_WORK TO COMPLETE_
Reproduce from the records below, with no pictures, exactly the lines between the one containing "4. Загорая на пляже, не стоит заб" and the one containing "10月吉林省高等教育自学考试课程安排的通", inclusive.

--- DATA FOR THE TASK Enclosed Below ---

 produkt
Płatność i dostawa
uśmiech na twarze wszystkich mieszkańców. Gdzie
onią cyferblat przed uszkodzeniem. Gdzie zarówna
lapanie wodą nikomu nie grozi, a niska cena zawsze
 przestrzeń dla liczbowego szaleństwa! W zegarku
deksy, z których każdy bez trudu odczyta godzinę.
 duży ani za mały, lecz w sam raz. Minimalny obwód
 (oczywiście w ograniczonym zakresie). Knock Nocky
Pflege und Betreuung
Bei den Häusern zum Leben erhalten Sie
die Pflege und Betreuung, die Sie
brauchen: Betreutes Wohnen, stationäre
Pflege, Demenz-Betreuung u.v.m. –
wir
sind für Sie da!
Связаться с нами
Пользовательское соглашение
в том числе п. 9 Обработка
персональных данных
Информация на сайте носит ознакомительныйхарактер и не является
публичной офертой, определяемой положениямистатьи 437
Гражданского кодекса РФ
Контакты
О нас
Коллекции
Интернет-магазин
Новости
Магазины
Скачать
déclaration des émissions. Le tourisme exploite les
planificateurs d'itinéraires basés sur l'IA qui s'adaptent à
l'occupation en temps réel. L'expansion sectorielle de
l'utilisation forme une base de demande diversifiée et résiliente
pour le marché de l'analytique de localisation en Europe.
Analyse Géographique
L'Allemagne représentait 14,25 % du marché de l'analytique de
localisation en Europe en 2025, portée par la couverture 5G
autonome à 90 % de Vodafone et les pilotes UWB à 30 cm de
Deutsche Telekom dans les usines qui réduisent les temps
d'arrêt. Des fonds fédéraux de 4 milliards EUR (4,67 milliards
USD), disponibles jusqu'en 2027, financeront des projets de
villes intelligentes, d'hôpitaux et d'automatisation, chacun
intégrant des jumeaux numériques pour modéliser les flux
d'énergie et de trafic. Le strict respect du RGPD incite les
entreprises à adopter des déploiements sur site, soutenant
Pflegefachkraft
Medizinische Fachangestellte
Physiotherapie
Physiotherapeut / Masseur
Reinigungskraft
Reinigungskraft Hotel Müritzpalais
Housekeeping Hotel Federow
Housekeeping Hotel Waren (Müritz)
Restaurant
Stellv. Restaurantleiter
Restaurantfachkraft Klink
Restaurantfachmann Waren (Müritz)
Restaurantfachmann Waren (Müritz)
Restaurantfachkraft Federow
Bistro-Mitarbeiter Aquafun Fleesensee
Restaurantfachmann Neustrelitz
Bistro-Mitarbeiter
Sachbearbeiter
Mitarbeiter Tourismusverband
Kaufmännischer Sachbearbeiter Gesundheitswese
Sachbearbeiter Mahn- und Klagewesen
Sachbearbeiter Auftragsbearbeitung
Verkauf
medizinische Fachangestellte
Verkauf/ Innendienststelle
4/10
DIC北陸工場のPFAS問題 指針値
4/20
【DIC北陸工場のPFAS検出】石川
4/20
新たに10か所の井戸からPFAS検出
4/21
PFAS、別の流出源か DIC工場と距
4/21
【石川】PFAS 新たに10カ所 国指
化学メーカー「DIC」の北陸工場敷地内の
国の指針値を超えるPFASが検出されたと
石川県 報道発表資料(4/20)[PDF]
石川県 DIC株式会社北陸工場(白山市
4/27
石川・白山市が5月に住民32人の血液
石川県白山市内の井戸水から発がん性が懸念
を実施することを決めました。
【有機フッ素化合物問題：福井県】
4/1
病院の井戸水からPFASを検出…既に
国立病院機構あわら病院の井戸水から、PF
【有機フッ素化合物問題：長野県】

--- End of Enclosed DATA FOR THE TASK ---
--- DATA FOR THE TASK Enclosed Below ---

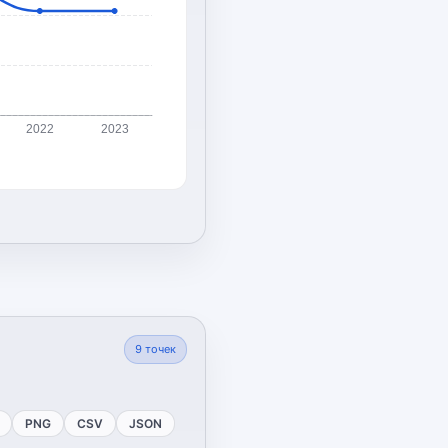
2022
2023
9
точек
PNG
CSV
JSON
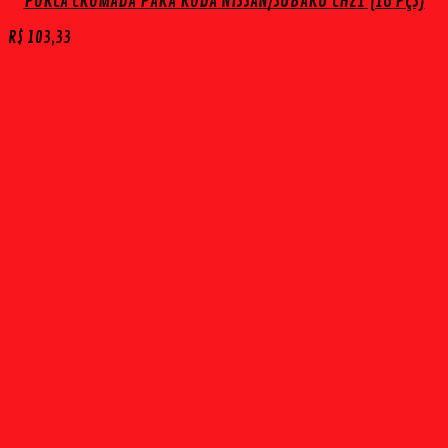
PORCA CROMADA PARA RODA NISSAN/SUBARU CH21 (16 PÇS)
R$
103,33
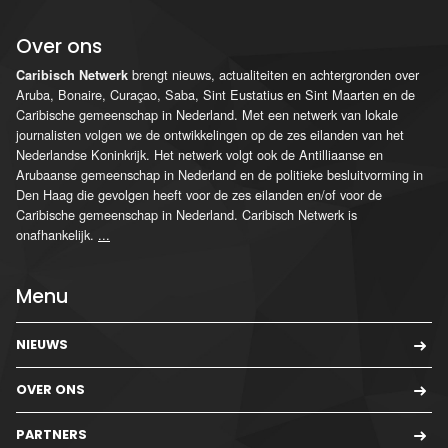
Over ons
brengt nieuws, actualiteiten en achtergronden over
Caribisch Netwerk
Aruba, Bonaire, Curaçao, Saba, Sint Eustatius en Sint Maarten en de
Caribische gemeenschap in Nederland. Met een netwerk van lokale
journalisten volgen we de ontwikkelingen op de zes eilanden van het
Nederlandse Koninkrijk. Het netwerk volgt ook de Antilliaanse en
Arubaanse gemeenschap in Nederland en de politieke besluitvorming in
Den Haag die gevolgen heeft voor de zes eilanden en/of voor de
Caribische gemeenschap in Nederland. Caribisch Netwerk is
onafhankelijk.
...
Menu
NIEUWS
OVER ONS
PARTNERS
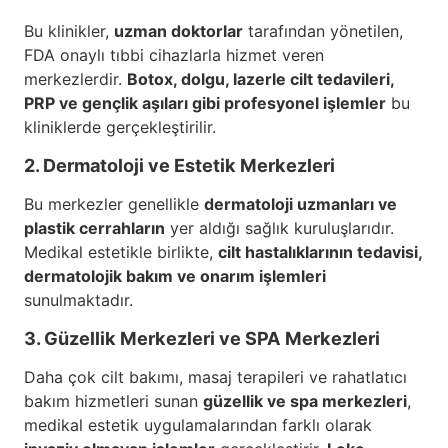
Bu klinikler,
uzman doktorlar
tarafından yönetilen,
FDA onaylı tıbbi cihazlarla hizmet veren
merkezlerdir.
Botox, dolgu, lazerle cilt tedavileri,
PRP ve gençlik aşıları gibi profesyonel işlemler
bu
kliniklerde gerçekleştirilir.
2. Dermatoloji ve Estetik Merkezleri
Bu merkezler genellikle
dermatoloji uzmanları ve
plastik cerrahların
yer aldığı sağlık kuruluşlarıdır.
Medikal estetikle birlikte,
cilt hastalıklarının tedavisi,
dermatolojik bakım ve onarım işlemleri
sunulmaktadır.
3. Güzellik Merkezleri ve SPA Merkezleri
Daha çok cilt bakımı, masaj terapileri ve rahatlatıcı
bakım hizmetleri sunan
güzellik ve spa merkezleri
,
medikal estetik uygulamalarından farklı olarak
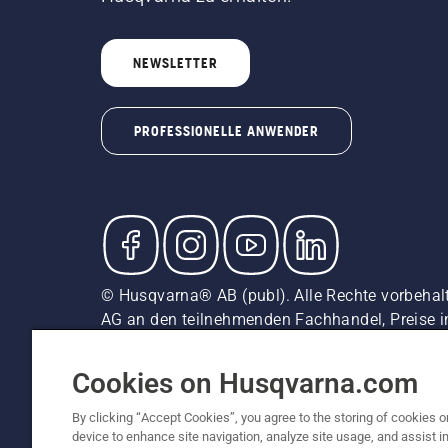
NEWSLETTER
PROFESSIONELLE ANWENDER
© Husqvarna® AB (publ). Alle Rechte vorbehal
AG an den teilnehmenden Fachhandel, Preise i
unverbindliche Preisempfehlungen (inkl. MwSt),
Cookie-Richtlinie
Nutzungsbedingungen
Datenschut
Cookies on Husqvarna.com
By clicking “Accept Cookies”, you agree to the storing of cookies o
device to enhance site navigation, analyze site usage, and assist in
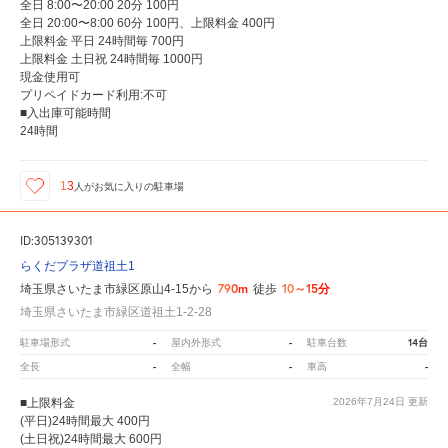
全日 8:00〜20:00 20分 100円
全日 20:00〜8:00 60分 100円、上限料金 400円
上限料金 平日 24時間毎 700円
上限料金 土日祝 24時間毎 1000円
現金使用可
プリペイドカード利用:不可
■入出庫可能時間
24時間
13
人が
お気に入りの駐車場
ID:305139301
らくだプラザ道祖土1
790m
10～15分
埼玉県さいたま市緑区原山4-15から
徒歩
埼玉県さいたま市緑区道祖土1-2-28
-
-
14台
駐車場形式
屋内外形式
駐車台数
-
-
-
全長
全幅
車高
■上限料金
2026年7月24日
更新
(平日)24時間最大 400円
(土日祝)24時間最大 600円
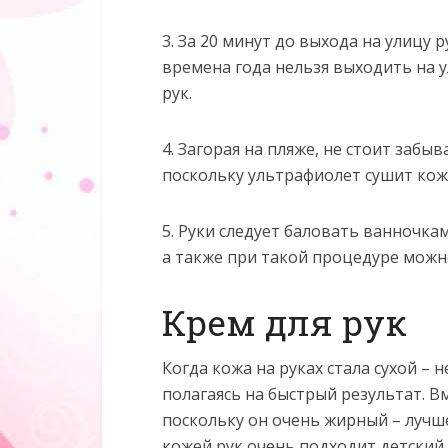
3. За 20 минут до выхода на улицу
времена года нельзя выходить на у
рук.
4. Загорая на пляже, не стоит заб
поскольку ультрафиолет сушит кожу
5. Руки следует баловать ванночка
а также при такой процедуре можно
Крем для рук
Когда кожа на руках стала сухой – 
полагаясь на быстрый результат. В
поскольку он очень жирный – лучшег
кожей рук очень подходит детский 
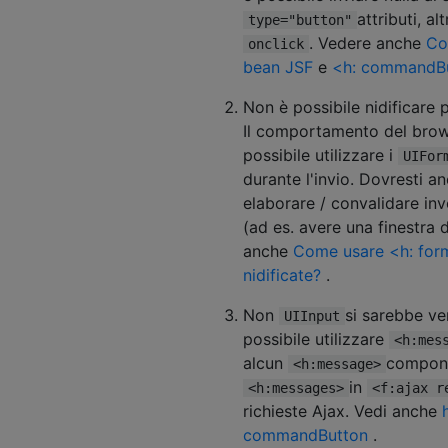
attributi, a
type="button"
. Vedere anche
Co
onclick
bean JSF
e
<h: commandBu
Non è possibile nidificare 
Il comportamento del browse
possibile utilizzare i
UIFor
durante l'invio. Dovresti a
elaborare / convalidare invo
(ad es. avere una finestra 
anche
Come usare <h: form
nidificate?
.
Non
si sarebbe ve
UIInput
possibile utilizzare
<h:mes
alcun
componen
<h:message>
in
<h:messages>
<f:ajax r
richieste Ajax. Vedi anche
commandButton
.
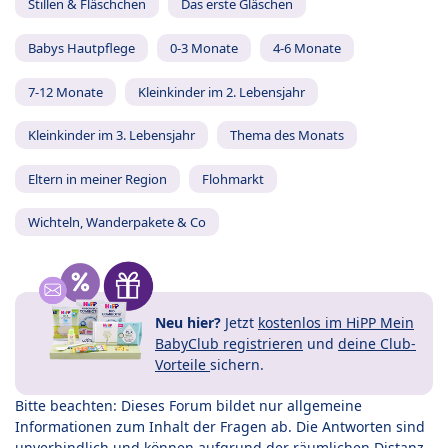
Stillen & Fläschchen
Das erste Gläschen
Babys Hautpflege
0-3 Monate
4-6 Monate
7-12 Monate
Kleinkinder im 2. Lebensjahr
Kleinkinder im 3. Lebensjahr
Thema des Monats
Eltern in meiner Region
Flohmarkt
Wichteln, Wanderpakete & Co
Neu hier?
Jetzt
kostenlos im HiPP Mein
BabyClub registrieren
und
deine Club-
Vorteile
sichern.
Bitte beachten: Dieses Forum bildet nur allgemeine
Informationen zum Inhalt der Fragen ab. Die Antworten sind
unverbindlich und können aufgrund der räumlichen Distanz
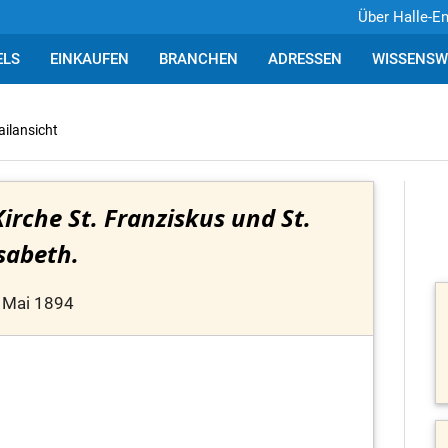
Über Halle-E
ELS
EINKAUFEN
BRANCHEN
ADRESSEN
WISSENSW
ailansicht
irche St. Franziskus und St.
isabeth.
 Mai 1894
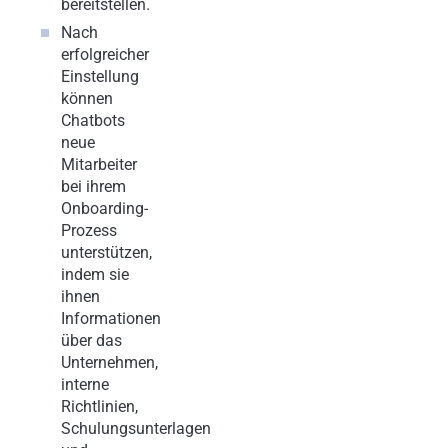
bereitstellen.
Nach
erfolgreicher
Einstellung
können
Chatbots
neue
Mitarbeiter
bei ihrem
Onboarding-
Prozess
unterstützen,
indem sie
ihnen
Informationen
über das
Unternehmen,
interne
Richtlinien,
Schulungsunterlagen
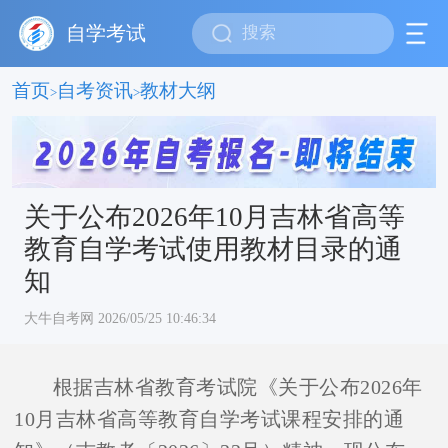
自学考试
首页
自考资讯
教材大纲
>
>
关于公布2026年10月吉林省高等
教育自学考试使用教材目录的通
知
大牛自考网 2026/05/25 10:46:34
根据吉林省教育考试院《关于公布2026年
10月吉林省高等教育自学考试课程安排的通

--- End of Enclosed DATA FOR THE TASK ---

_ANSWER SECTION_
4. Загорая на пляже, не стоит заб
поскольку ультрафиолет сушит кожу
5. Руки следует баловать ванночка
а также при такой процедуре можно
Крем для рук
Когда кожа на руках стала сухой – 
полагаясь на быстрый результат. В
поскольку он очень жирный – лучшег
кожей рук очень подходит детский 
attributi, a
type="button"
. Vedere anche
Co
onclick
bean JSF
e
<h: commandBu
Non è possibile nidificare 
Il comportamento del browse
possibile utilizzare i
UIFor
durante l'invio. Dovresti a
elaborare / convalidare invo
(ad es. avere una finestra 
anche
Come usare <h: form
nidificate?
.
Non
si sarebbe ve
UIInput
possibile utilizzare
<h:mes
alcun
componen
<h:message>
in
<h:messages>
<f:ajax r
richieste Ajax. Vedi anche
commandButton
.
Stillen & Fläschchen
Das erste Gläschen
Babys Hautpflege
0-3 Monate
4-6 Monate
7-12 Monate
Kleinkinder im 2. Lebensjahr
Kleinkinder im 3. Lebensjahr
Thema des Monats
Eltern in meiner Region
Flohmarkt
Wichteln, Wanderpakete & Co
Neu hier?
Jetzt
kostenlos im HiPP Mein
BabyClub registrieren
und
deine Club-
Vorteile
sichern.
Bitte beachten: Dieses Forum bildet nur allgemeine
Informationen zum Inhalt der Fragen ab. Die Antworten sind
unverbindlich und können aufgrund der räumlichen Distanz
Über Halle-E
ELS
EINKAUFEN
BRANCHEN
ADRESSEN
WISSENSW
ailansicht
irche St. Franziskus und St.
isabeth.
 Mai 1894
bereitstellen.
Nach
erfolgreicher
Einstellung
können
Chatbots
neue
Mitarbeiter
bei ihrem
Onboarding-
Prozess
unterstützen,
indem sie
ihnen
Informationen
über das
Unternehmen,
interne
Richtlinien,
Schulungsunterlagen
自学考试
首页
自考资讯
教材大纲
>
>
关于公布2026年10月吉林省高等
教育自学考试使用教材目录的通
知
大牛自考网 2026/05/25 10:46:34
根据吉林省教育考试院《关于公布2026年
10月吉林省高等教育自学考试课程安排的通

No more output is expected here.